Since the interpretation of MSI inevitably requires an MR image, the combination of ULF-MRI with MSI into a single system would both reduce the cost of the combined procedures and improve their co-registration accuracy.
Sensitive SQUIDs are also the basis of functional imaging of the heart in magnetocardiography (MCG or MFI - heart magnetic field imaging) systems. MCG systems detect, non-invasively and with unprecedented accuracy, the net flows of cardiac electric currents that drive the muscles in the heart. In many clinical locations around the world both scientists and physicians are independently validating the benefits of utilizing MCG for the detection and diagnosis of many forms of heart disease, especially cardiac ischemia and coronary artery disease. Sensitivity for the detection of ischemia has been reported as high as 100% in recent studies, and with such diagnostic accuracy it is not unreasonable to predict that MCG systems will find a home not only in hospitals, and especially emergency departments, but also in outpatient imaging centers and cardiology clinics, where the rapid evaluation of patients with suspicion of a life-threatening heart attack is absolutely critical to save lives. Significant economic benefits can also be projected. Compared with electrocardiography (EKG), MCG has a number of distinct advantages: [2]

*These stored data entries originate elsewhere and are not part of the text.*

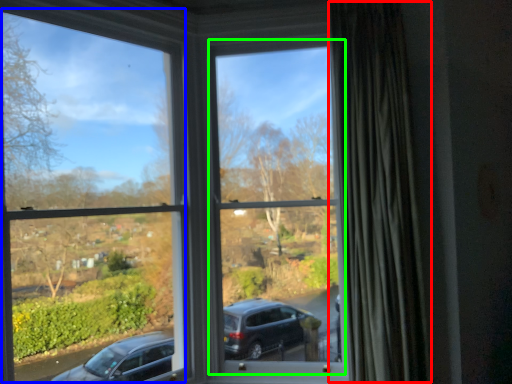
Question: Considering the real-world distances, which object is closest to curtain (highlighted by a red box)? window frame (highlighted by a blue box) or window frame (highlighted by a green box).

Choices:
 (A) window frame
 (B) window frame

Answer: (B)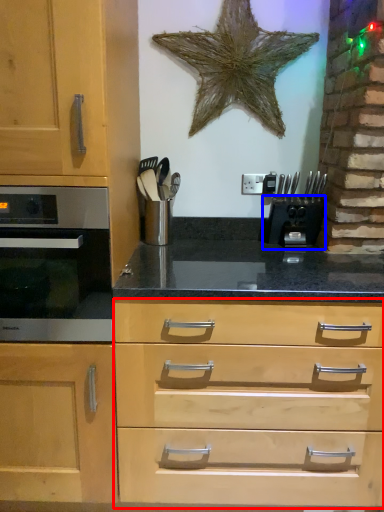
Question: Which object is further to the camera taking this photo, drawer (highlighted by a red box) or coffee machine (highlighted by a blue box)?

Choices:
 (A) drawer
 (B) coffee machine

Answer: (B)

While commercial systems do exist, the challenge for MCG, as in the case for MEG, is the development of a large enough database of clinical diagnostic correlations to convince insurers, such as Medicare, of the economic and healthcare benefits of MCG. Because it is radiation-free and risk-free MCG can be used often during routine follow-up after an operation or during cardiac rehabilitation. The efficacy of a drug regimen can be tracked with MCG or even the recurrence of blockages after invasive treatment of a coronary artery. With the safety of a blood pressure reading and being equivalent to the diagnostic power of a nuclear imaging procedure, MCG should be poised to revolutionize cardiac care.
The most pressing need in the quest to realize the full potential of these advances is the support for medical research aimed at correlating the data collected by ULF-MRI, MEG, and MCG, with actual clinical outcomes. As the pressure continues towards decreasing healthcare costs, this is an example where the investment in supporting research would inevitably lead to long term benefits and savings far exceeding the initial cost of development.